Not attributes! Attributes are those little squares qith powers and stuff you can get to higher levels and choose which one you want right? If they do those then they will mess up bad, mainly because it is copying many other RGPs and mmos and I dispise attributes.
Partisan
Awesome, they are using a 4X-style games as inspiration. I love 4X biggrin.gif

Also, strategy (which include 4X types) games are in fact my favourite type of game and mmorpgs are really second on my list

They are combining my two favourite types of games oooooooh so nice

*Yeah, Atlantica Online sorta combined these two types too and yes I enjoyed the game VERY much, up until i'm lvl 114 when the endgame gets dull*

I hope adding the 4X to the equation and removing the grind would make this perfect =D
ProMetaAnaTelo
QUOTE (Aslancsc @ Aug 5 2009, 09:43 AM) *
N00oo!!

Not attributes! Attributes are those little squares qith powers and stuff you can get to higher levels and choose which one you want right? If they do those then they will mess up bad, mainly because it is copying many other RGPs and mmos and I dispise attributes.

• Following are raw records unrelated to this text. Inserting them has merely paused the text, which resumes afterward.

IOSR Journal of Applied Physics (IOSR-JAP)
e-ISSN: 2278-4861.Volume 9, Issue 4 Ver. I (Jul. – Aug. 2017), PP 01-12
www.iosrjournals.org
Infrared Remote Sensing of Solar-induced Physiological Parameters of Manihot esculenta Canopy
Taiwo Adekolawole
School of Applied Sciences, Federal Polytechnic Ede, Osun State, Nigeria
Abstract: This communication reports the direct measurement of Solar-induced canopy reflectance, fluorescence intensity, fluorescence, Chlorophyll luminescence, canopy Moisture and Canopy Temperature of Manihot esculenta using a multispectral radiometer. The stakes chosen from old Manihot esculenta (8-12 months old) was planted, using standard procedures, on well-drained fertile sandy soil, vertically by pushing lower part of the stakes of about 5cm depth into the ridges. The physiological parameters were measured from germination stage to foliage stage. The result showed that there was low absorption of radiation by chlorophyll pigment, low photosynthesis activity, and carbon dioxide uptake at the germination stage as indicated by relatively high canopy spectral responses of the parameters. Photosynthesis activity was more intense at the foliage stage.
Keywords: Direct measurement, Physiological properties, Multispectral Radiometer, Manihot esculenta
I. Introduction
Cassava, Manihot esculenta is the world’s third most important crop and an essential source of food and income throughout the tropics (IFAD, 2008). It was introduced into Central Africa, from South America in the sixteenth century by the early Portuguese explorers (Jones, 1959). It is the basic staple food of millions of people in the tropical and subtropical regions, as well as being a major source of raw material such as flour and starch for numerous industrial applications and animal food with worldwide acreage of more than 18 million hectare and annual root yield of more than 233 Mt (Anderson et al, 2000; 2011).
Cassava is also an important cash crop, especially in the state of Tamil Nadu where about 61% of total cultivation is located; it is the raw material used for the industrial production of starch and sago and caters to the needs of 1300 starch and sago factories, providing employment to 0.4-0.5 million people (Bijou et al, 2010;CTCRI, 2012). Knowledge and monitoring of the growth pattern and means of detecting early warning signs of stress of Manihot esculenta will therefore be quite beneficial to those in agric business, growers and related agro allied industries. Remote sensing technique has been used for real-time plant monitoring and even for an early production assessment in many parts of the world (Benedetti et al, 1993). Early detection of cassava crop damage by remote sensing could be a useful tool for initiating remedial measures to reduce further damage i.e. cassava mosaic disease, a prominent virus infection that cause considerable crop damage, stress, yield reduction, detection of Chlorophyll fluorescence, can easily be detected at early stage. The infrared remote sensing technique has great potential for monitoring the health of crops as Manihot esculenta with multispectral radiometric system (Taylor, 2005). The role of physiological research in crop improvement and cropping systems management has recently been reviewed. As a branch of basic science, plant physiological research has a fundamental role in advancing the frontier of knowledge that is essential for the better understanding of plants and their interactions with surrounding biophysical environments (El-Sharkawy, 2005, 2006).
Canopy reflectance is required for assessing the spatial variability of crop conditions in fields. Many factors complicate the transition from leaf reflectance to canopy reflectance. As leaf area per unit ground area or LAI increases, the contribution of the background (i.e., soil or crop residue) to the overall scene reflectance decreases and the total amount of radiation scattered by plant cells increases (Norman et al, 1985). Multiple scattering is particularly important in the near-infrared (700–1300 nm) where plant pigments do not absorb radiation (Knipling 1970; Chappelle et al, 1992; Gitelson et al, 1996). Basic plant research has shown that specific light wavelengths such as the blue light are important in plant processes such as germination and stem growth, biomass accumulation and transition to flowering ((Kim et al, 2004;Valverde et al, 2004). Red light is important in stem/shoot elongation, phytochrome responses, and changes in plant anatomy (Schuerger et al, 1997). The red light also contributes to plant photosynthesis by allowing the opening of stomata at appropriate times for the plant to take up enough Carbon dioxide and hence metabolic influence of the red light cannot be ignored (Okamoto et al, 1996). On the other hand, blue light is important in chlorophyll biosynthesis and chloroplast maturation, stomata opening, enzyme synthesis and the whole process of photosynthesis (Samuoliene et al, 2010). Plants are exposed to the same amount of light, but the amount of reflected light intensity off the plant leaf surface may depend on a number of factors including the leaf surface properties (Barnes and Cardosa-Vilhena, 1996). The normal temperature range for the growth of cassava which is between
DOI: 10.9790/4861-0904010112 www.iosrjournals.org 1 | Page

How do you know they'll mess up with attributes (Assuming they'll use attributes), it'll obviously be unique from other MMOs and RPGs because there's no levels or experience to gain more attribute points with.
Lord John
Attributes are in so many games that you can't determine who started it first. I hope they have something like that. With no levels or XP there seems to be no way to be "better" than someone else assuming you both have the same amount of money.